Steuerrechtliche Probleme entstehen insbesondere dann, wenn das Stammunternehmen im Ausland unter Umständen unfreiwillig einen Sachverhalt realisiert, der als steuerpflichtige Betriebsstätte zu qualifizieren ist. Grundsätzlich sind die Unternehmensgewinne gänzlich dort zu versteuern, wo das Unternehmen seinen Sitz hat (Sitzstaat), selbst wenn das Unternehmen international tätig wird. Von diesen steuerrechtlichen Grundsätzen wird aber bei Vorliegen einer Betriebsstätte im Ausland eine Ausnahme gemacht: In diesem Fall steht dem Staat, in dem die Betriebsstätte ansässig ist (Betriebsstättenstaat/ Quellenstaat), das Besteuerungsrecht hinsichtlich des Betriebsstättengewinns zu. Die Existenz einer Betriebsstätte entscheidet demnach über die Aufteilung der Gewinne zwischen Sitz- bzw. Quellenstaat und kann somit für die Steuerlast eines Unternehmens von erheblicher Bedeutung sein. Diese kurze Übersicht dient als Leitfaden, welche Art von Tätigkeiten im Ausland zu vermeiden sind, um keine (unfreiwillige) ausländische Besteuerung auszulösen.

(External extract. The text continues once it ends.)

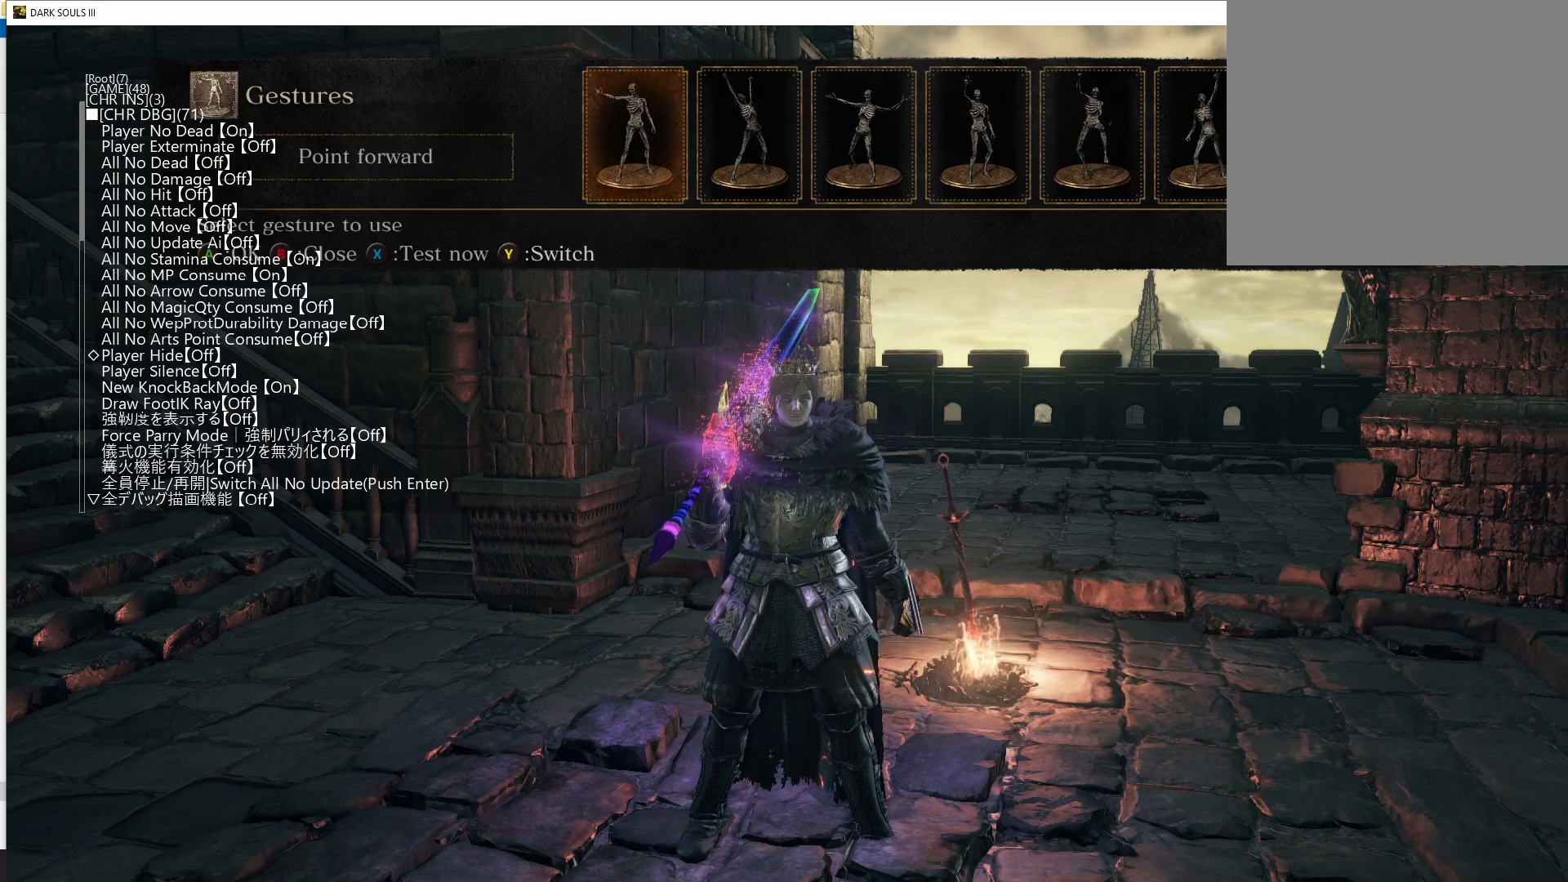
{"buttons": [], "left_stick": "center", "right_stick": "center", "events": [[17, "DPAD_UP", "up"]]}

II. Nationale Regelungen und Doppelbesteuerungsabkommen
Im Allgemeinen existiert in fast allen Ländern, einschließlich Deutschland, China, Hongkong und Vietnam eine nationale Regelung zur Besteuerung von Betriebsstätten am Ort der (faktischen) Geschäftsleitung bzw. der geschäftlichen Oberleitung. Der Ort der geschäftlichen Oberleitung befindet sich dort, wo sich in organisatorischer und wirtschaftlicher Hinsicht die wichtigste Stelle eines Unternehmens befindet, an der über eine gewisse Zeit hinweg die für die laufende Geschäftsführung nötigen Maßnahmen von einiger Wichtigkeit angeordnet und durchgeführt werden. Die Gewinne, die in diesem Land im Zusammenhang mit der dortigen Geschäftsführung erzielt werden, sind dort auch entsprechend zu versteuern. Eine Betriebstätte entsteht an diesem Ort regelmäßig ab dem ersten Tag der Ausübung der Tätigkeit, wenn nicht der effektive Schutz eines Abkommens zur Vermeidung der Doppelbesteuerung (DBA) besteht.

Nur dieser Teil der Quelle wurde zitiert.